Here is a pure SQL solution.
Use COPY to import your file into a temporary table and one DML statement with data modifying CTEs (requires PostgreSQL 9.1 or later) to do the rest. Should be fast for both steps:
Temporary table with a single text column ( dropped automatically at end of session):
CREATE TEMP TABLE tmp (txt text);
Import data from file:
COPY tmp FROM '/path/to/file.txt'
If you are doing this from a remote client, use the meta command \copy of psql instead.
My solution depends on the data format displayed in the question. I.e.: there is an empty row before and after a city. I assume actual empty strings in the import file. Make sure to have a leading row with an empty string before the first city to avoid a special case.

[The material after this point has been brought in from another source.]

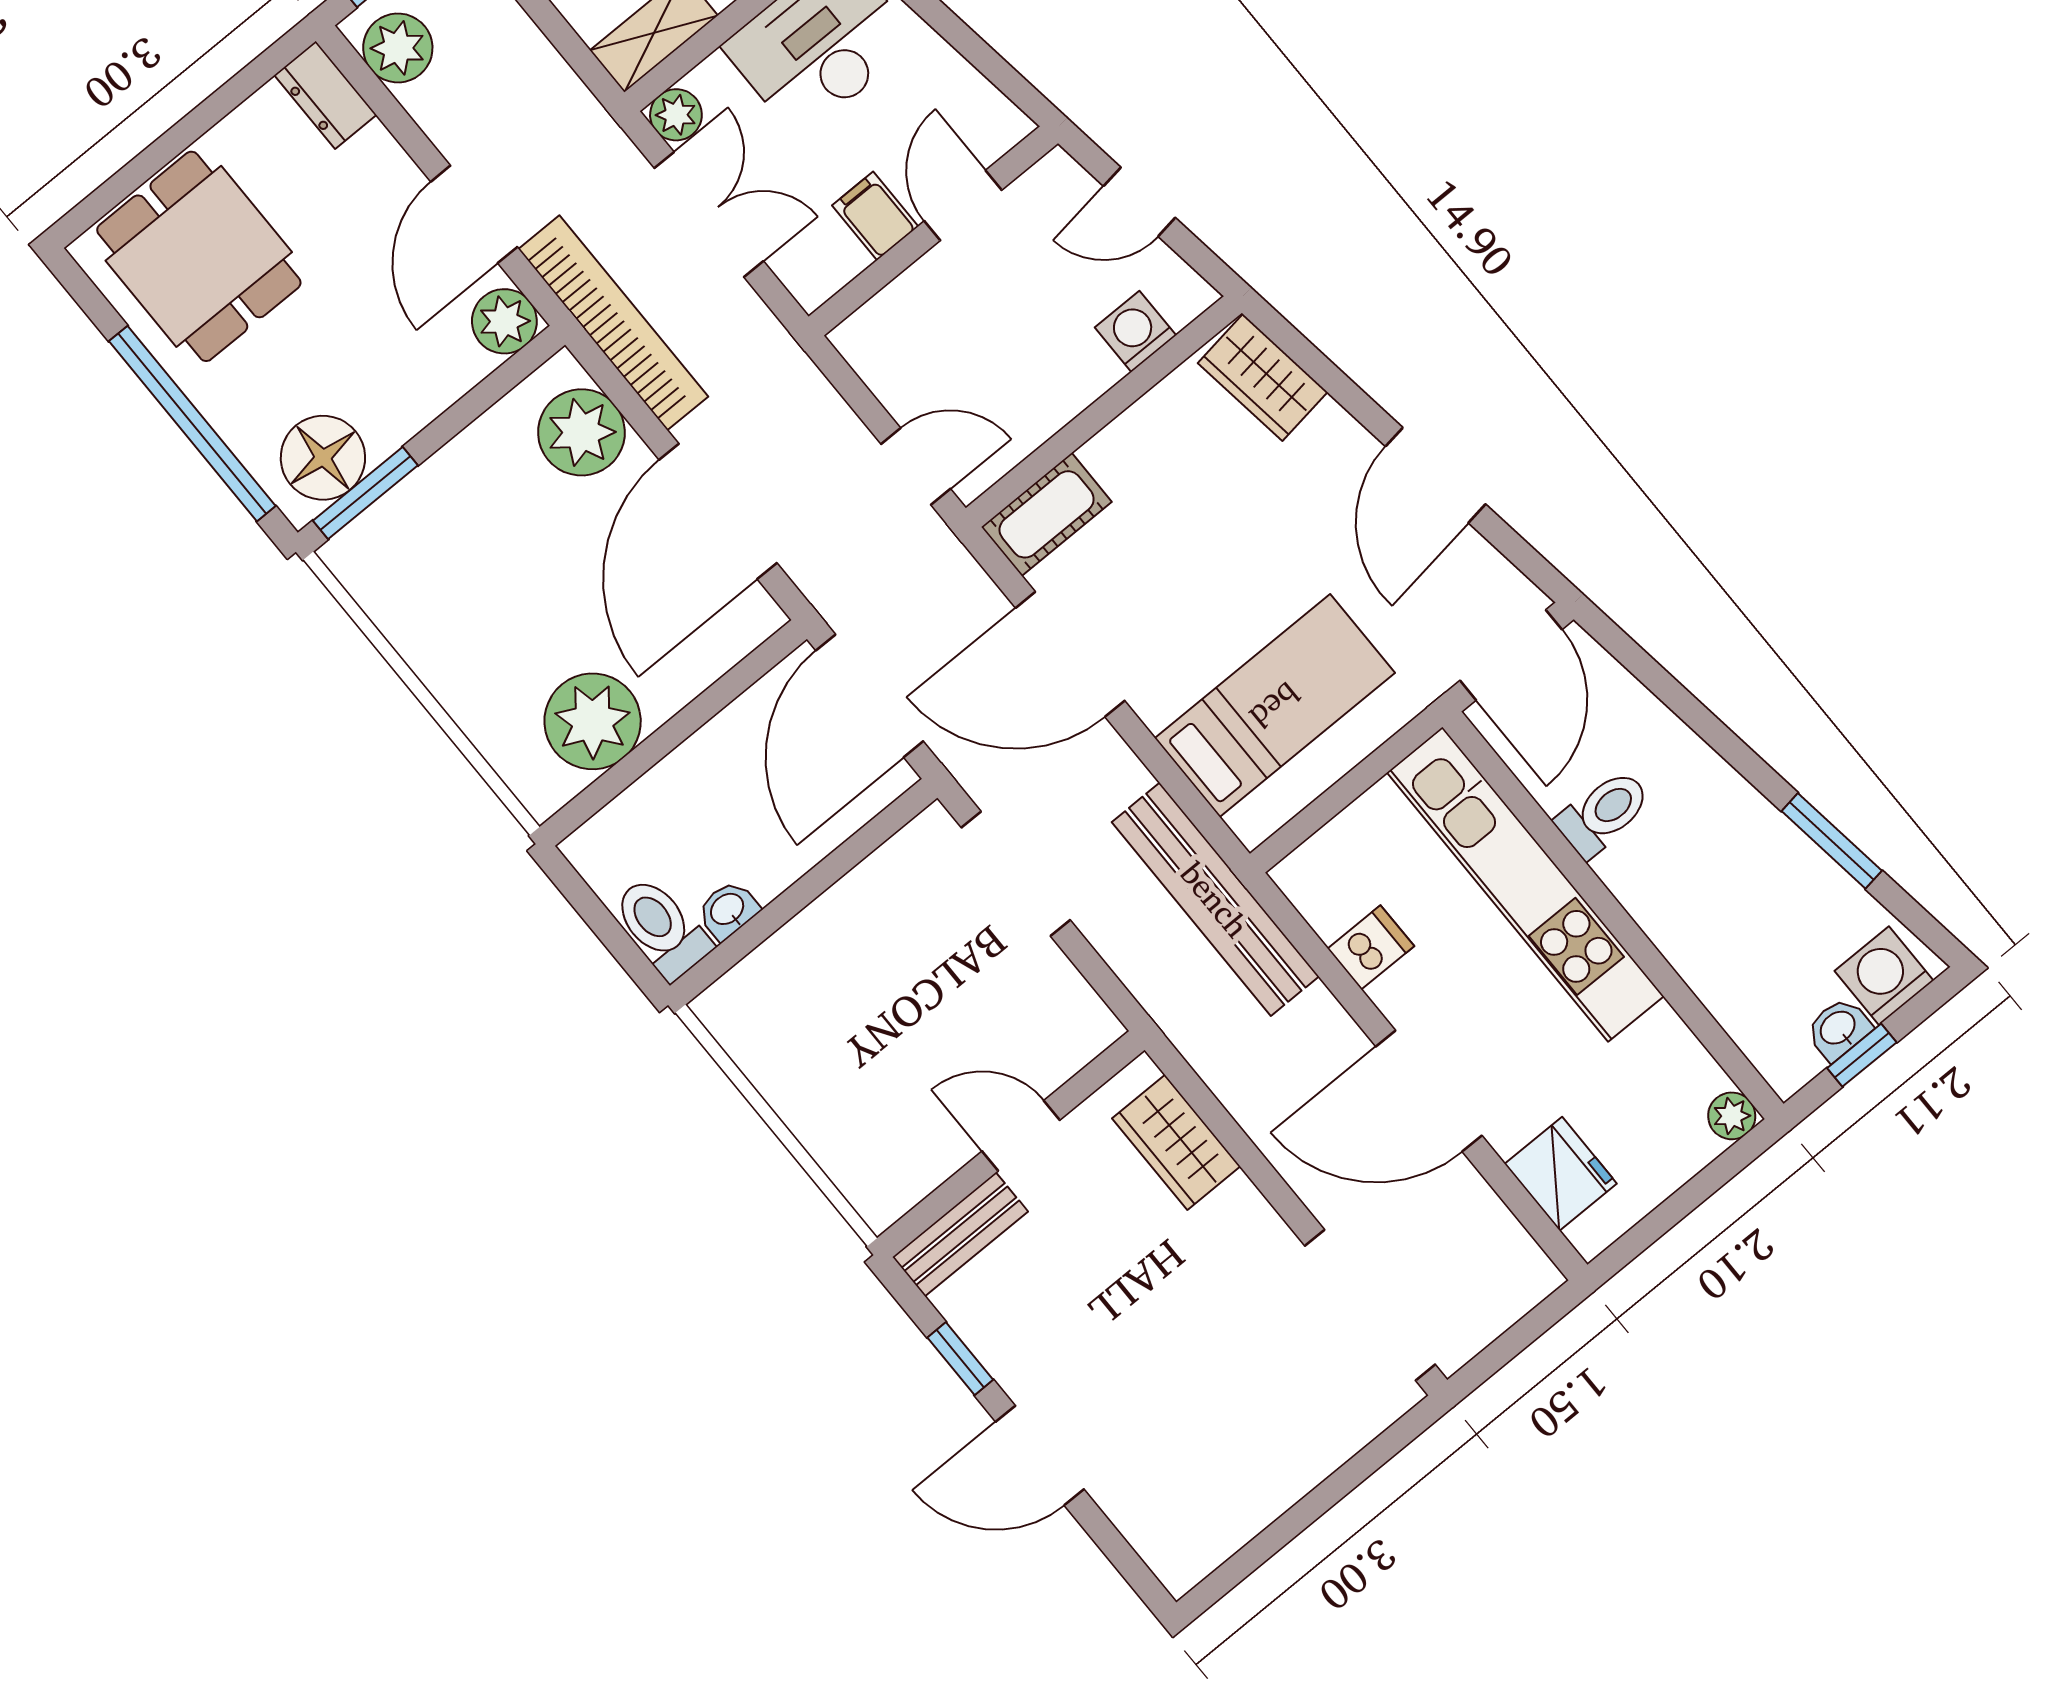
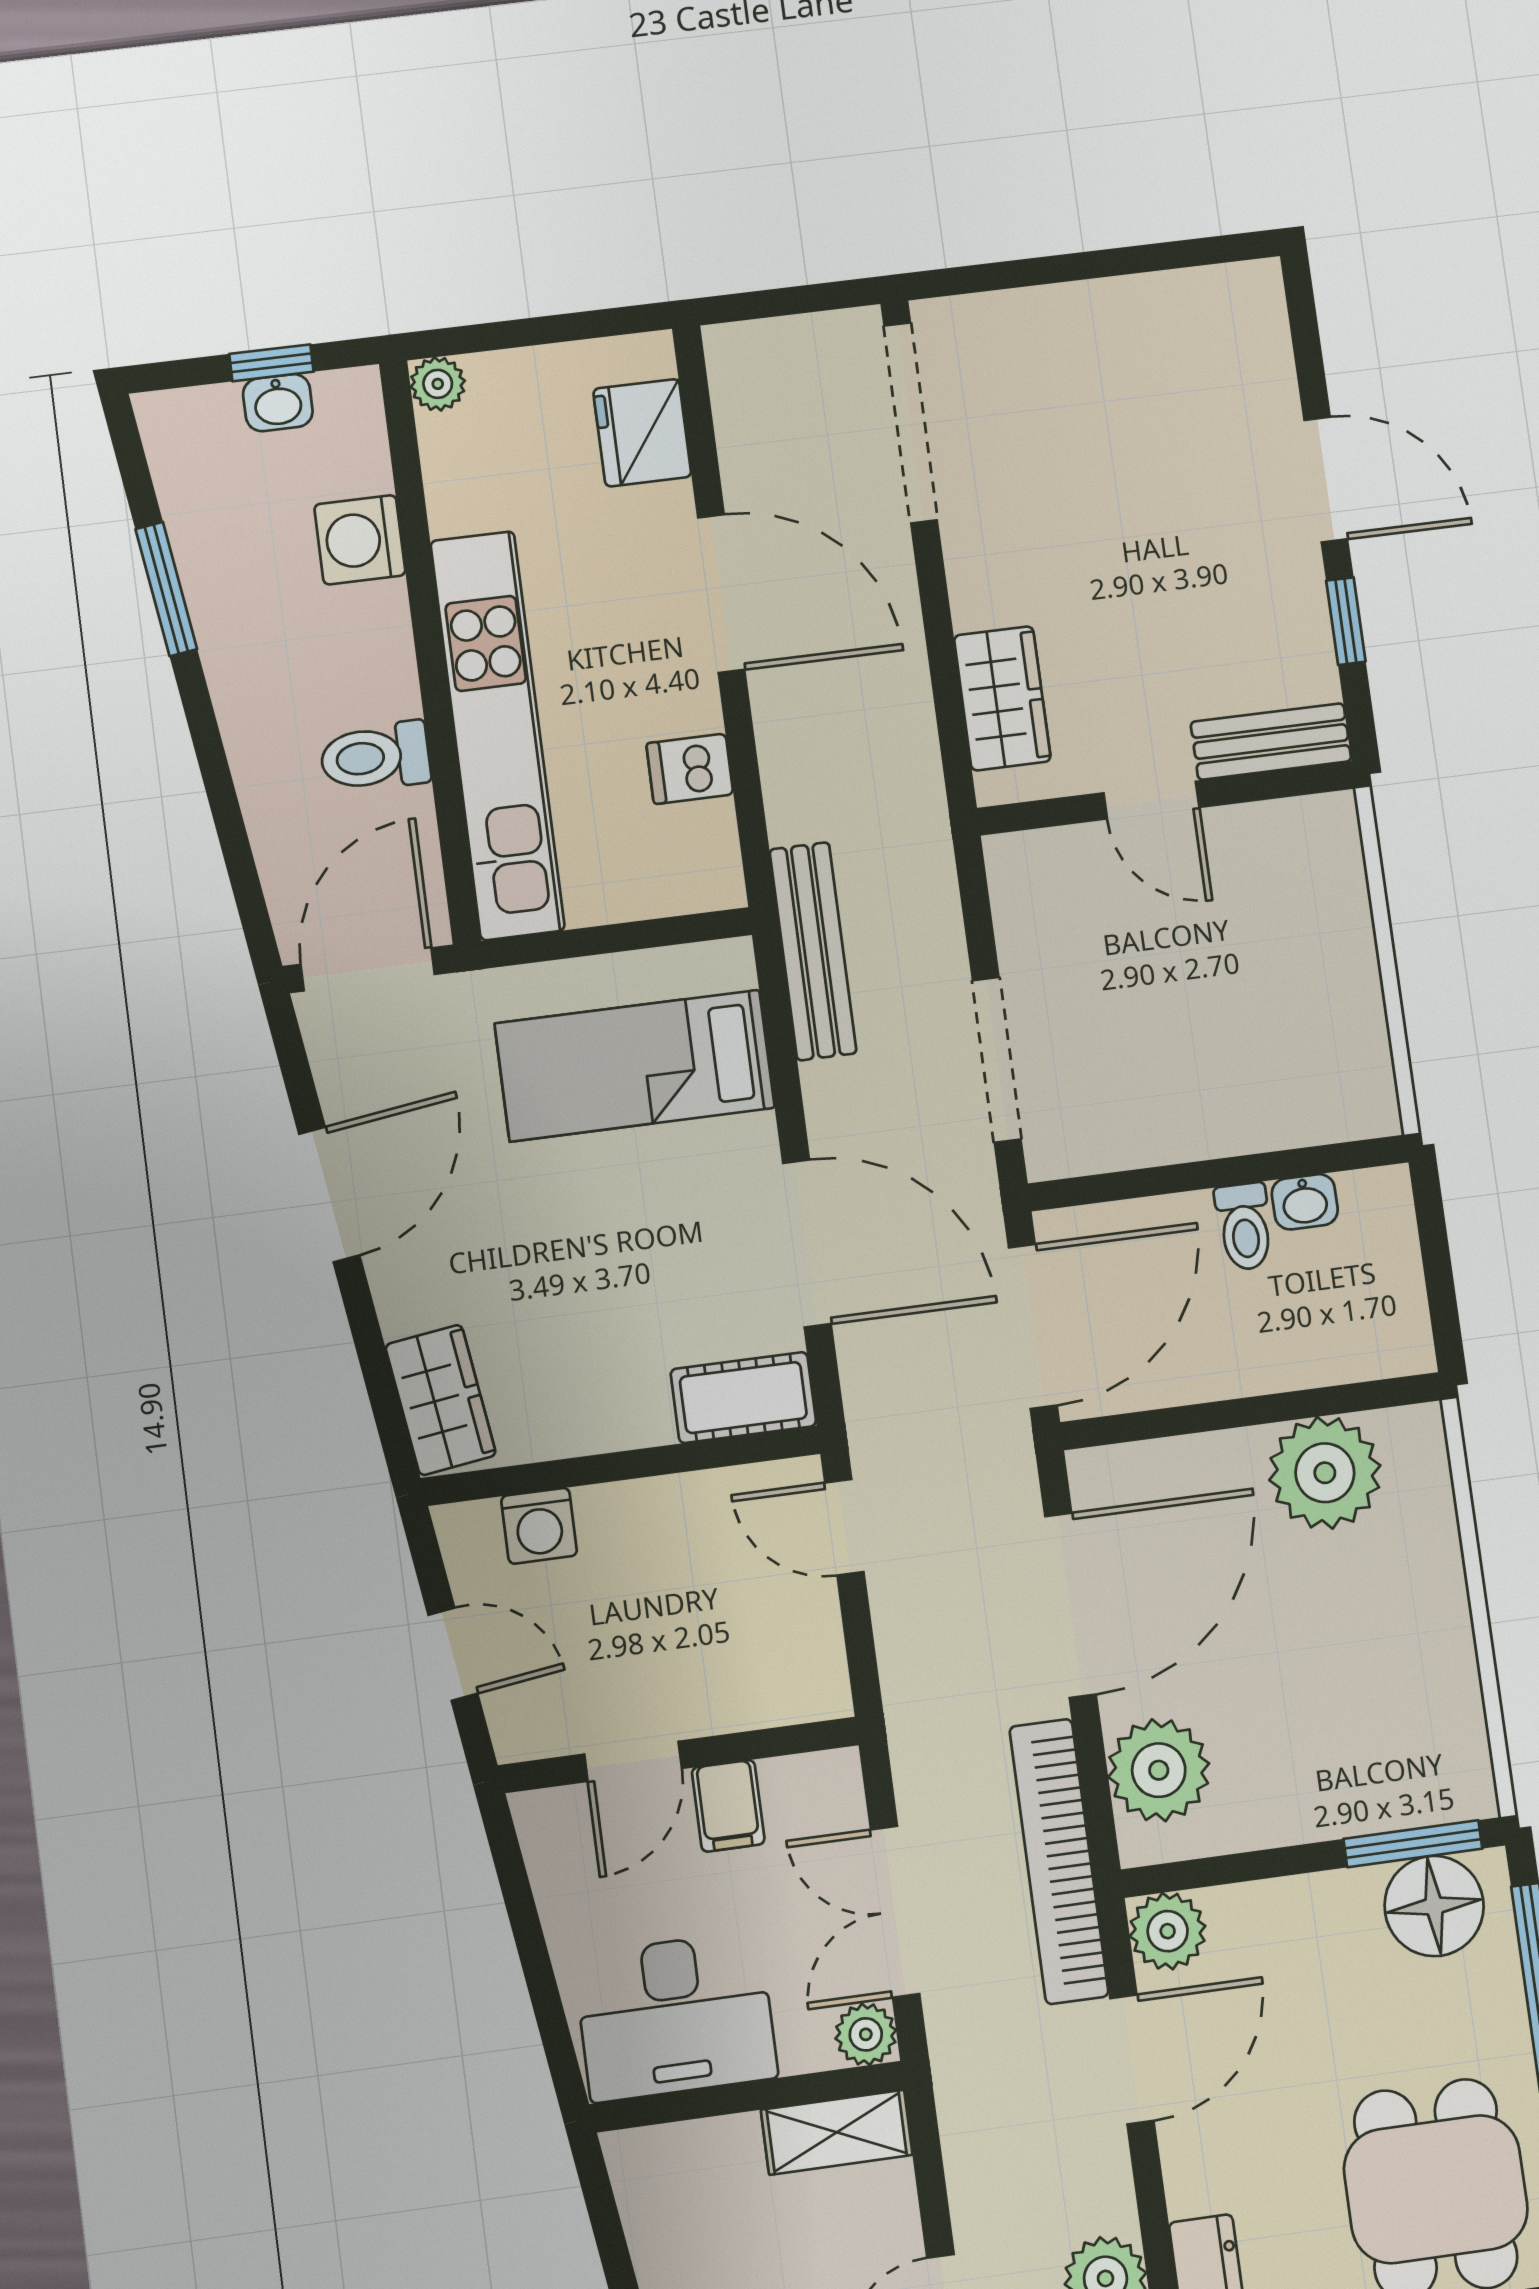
bench: (1215, 899) -> (813, 951), width x0.73, depth x0.82
toilet: (662, 928) -> (1244, 1227), moved, width x0.73, depth x0.72
washing machine: (1884, 976) -> (360, 540), moved, turned 90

Rows will be inserted in order. I use that for the following window functions without ordering.
WITH x AS (
SELECT txt
,row_number() OVER () AS rn
,lead(txt) OVER () = '' AND
lag(txt) OVER () = '' AS city
FROM tmp -- don't remove empty rows just yet
), y AS (
SELECT txt, city
,sum(city::int) OVER w AS id
FROM x
WHERE txt <> '' -- remove empty rows now
WINDOW w AS (ORDER BY rn)
), l AS (
INSERT INTO location (id, name)
SELECT id, txt
FROM y
WHERE city
), u AS (
INSERT INTO university u (location, name)
SELECT id, txt
FROM y
WHERE NOT city
)
SELECT setval('location_id_seq', max(id))
FROM y;
Voilá.
CTE x marks cities based on an empty string value in the rows before and after them.
CTE y adds a running sum of cities (id), thereby forming a perfectly valid id for each city and its unis.
CTEs l and u do the inserting, which is now easy.
The final SELECT sets the next value for the sequence attached to location.id. We have not been using it, so we must set it to the current maximum value or we run into duplicate key errors with future INSERTs to location.
Transforming the original into a table is the safest way... then you can just upload it with COPY.
BEGIN { bl=0; body=0; header=""; }
$0 == "" && body==1 && header!="" { header=""; body=0; bl=1; next; }
$0 == "" && body==0 { bl=1; next; }
$0 != "" && header=="" { header=$0; bl=0; next; }
$0 != "" && bl==1 && header!="" { body=1; print header, ",", $0 }
something like that AWK would turn your file into a table which you could then upload with a straight psql copy statement:
COPY university_data_file_table FROM awk-mashed-file;
then you could transform that table into your separate ones:
CREATE TABLE country AS SELECT DISTINCT country FROM university_data_file_table;
CREATE TABLE university AS SELECT country.id, udft.university FROM country, university_data_file_table udft WHERE udft.country = country.country;
Something like that would be easily scriptable with a psql script. As I say, you do have to do the initial transform.